TV journalist’s biography of Sally Ride reveals famous astronaut’s life beyond the public eye

KU's Dole Institute hosted talk by Lynn Sherr

Sally Ride was world-famous for being the first American woman in space.

But for all her publicity in that arena, Ride was a private person whose personal life was not widely known until after her death in 2012, said Lynn Sherr, the former ABC News journalist who covered and befriended Ride before her first space flight and recently published the astronaut’s definitive biography, “Sally Ride: America’s First Woman in Space.”

Sherr spoke Wednesday evening at Kansas University’s Dole Institute of Politics, 2350 Petefish Drive. Her visit was in conjunction with the Lawrence Public Library’s Read Across Lawrence program, which has a space theme this year.

The biography reveals much about Ride that America never saw in previous decades of news reports.

For one, while Ride once told a high school friend she wanted to be a famous scientist, she was never comfortable with the publicity, press conferences, speeches and magazine covers that came with being the first American woman in space.

Ride was shy, an introvert, Sherr said. And her diaries, which Sherr obtained after her death, revealed that she consulted a psychotherapist for the stress.

“She probably did thousands of speeches,” Sherr said. “She had to psych herself up for every single one of them.”

When Ride was diagnosed with pancreatic cancer, she did not share that, either, Sherr said. She died less than two years later, at the age of 61.

It wasn’t until after Ride’s death — when her partner of 27 years was mentioned in one of the last lines of her obituary — that the world learned she was gay, Sherr said.

Knowing Ride was terminally ill, she and Tam O’Shaughnessy had prepared the obituary in advance and agreed, in it, to make their relationship public, Sherr said. O’Shaughnessy later provided Ride’s diaries and was instrumental in facilitating many interviews for the biography, Sherr said.

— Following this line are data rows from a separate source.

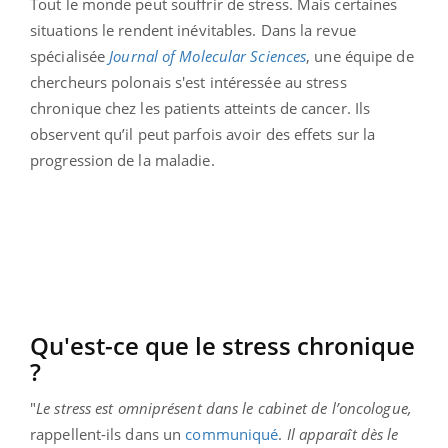
Tout le monde peut souffrir de stress. Mais certaines
situations le rendent inévitables. Dans la revue
spécialisée
Journal of Molecular Sciences
, une équipe de
chercheurs polonais s'est intéressée au stress
chronique chez les patients atteints de cancer. Ils
observent qu’il peut parfois avoir des effets sur la
progression de la maladie.
Qu'est-ce que le stress chronique
?
"
Le stress est omniprésent dans le cabinet de l’oncologue,
rappellent-ils dans un
communiqué
.
Il apparaît dès le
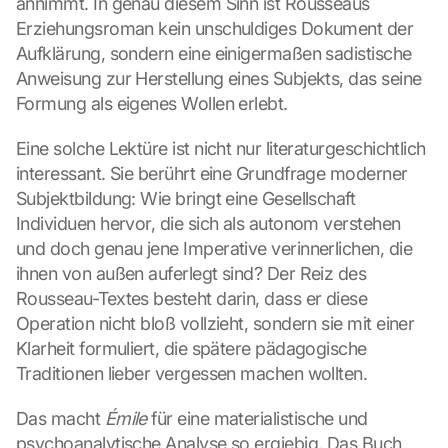
annimmt. In genau diesem Sinn ist Rousseaus 
Erziehungsroman kein unschuldiges Dokument der 
Aufklärung, sondern eine einigermaßen sadistische 
Anweisung zur Herstellung eines Subjekts, das seine 
Formung als eigenes Wollen erlebt.
Eine solche Lektüre ist nicht nur literaturgeschichtlich 
interessant. Sie berührt eine Grundfrage moderner 
Subjektbildung: Wie bringt eine Gesellschaft 
Individuen hervor, die sich als autonom verstehen 
und doch genau jene Imperative verinnerlichen, die 
ihnen von außen auferlegt sind? Der Reiz des 
Rousseau-Textes besteht darin, dass er diese 
Operation nicht bloß vollzieht, sondern sie mit einer 
Klarheit formuliert, die spätere pädagogische 
Traditionen lieber vergessen machen wollten.
Das macht 
Émile
 für eine materialistische und 
psychoanalytische Analyse so ergiebig. Das Buch 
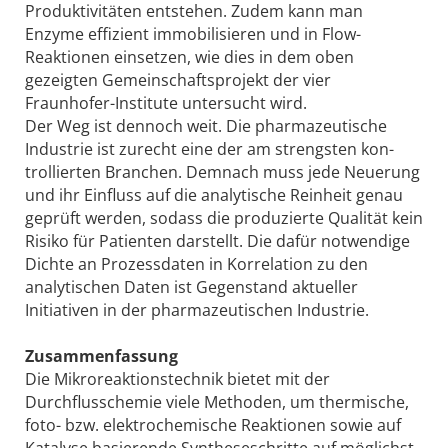
Produktivitäten entstehen. Zudem kann man
Enzyme effizient immobilisieren und in Flow-
Reaktionen einsetzen, wie dies in dem oben
gezeigten Gemeinschaftsprojekt der vier
Fraunhofer-Institute untersucht wird.
Der Weg ist dennoch weit. Die pharmazeutische
Industrie ist zurecht eine der am strengsten kon­
trollierten Branchen. Demnach muss jede Neuerung
und ihr Einfluss auf die analytische Reinheit genau
geprüft werden, sodass die produzierte Qualität kein
Risiko für Patienten darstellt. Die dafür notwendige
Dichte an Prozessdaten in Korrelation zu den
analytischen Daten ist Gegenstand aktueller
Initiativen in der pharmazeutischen Industrie.
Zusammenfassung
Die Mikroreaktionstechnik bietet mit der
Durchflusschemie viele Methoden, um thermische,
foto- bzw. elektrochemische Reaktionen sowie auf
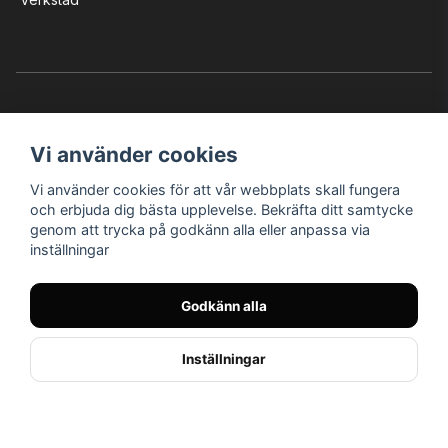
Vi använder cookies
Vi använder cookies för att vår webbplats skall fungera
Instagram
Facebook
YouTube
och erbjuda dig bästa upplevelse. Bekräfta ditt samtycke
genom att trycka på godkänn alla eller anpassa via
inställningar
Bröderna Nilssons MC-Tillbehör i Helsingborg AB
Godkänn alla
© Nilssons MC - Allt för dig & din MC
Inställningar
// < !--Hello Retail - start-- >
//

Sherr said she’s not sure why it was so important for Ride to keep her relationship and other aspects of her life so private, but she has a guess.

Ride was a master “compartmentalizer,” always good at keeping secrets, from personal ones to classified government information, Sherr said. She also may have feared backlash that would hurt her public and professional image.

But mainly, Sherr guesses, especially having so many labels on her public life, “she needed some private space of her own.”

Being in the public eye might have been a negative result of Ride’s historic 1983 space flight, Sherr said.

However, the positive impact was huge.

“She cared deeply about making sure that door was open to other women,” Sherr said. “She didn’t want to mess up for other women. If she did well it would open the door for other women behind her, and that’s exactly what it did.”

While Ride faced obstacles — not the least of which was being picked from some 8,000 applicants, more than 1,000 of them other women, to take that first space flight — her can-do spirit stemmed from her upbringing.

Even as a small child in the 1950s, Ride’s parents or teachers never told her she couldn’t be anything in the world she wanted, Sherr said.

“She really did believe she could do what she wanted,” Sherr said. “She had people who basically said, ‘You can do and be what you want to be.'”

Ride was a student at Stanford University, where she got her doctorate degree in physics, when she answered an advertisement seeking applicants for the space program.

Sherr said that’s an example of a lesson to be learned from the way Ride lived her life.

“Seize the moment,” Sherr said. “Don’t look back, just move forward.”

Sherr herself met Ride after being assigned to ABC’s special coverage team of the NASA space launches in the 1980s.

Sherr befriended Ride and her then-husband, Steven Hawley, a fellow astronaut who is now a professor in KU’s department of physics and astronomy. Sherr interviewed Ride before and after her first flight and for ensuing NASA stories — including following the 1986 Challenger explosion, as Ride served on the commission that investigated the disaster.

Sherr went on to become a “20/20” correspondent and has written several books in addition to the Ride biography, including “Failure Is Impossible: Susan B. Anthony in Her Own Words.”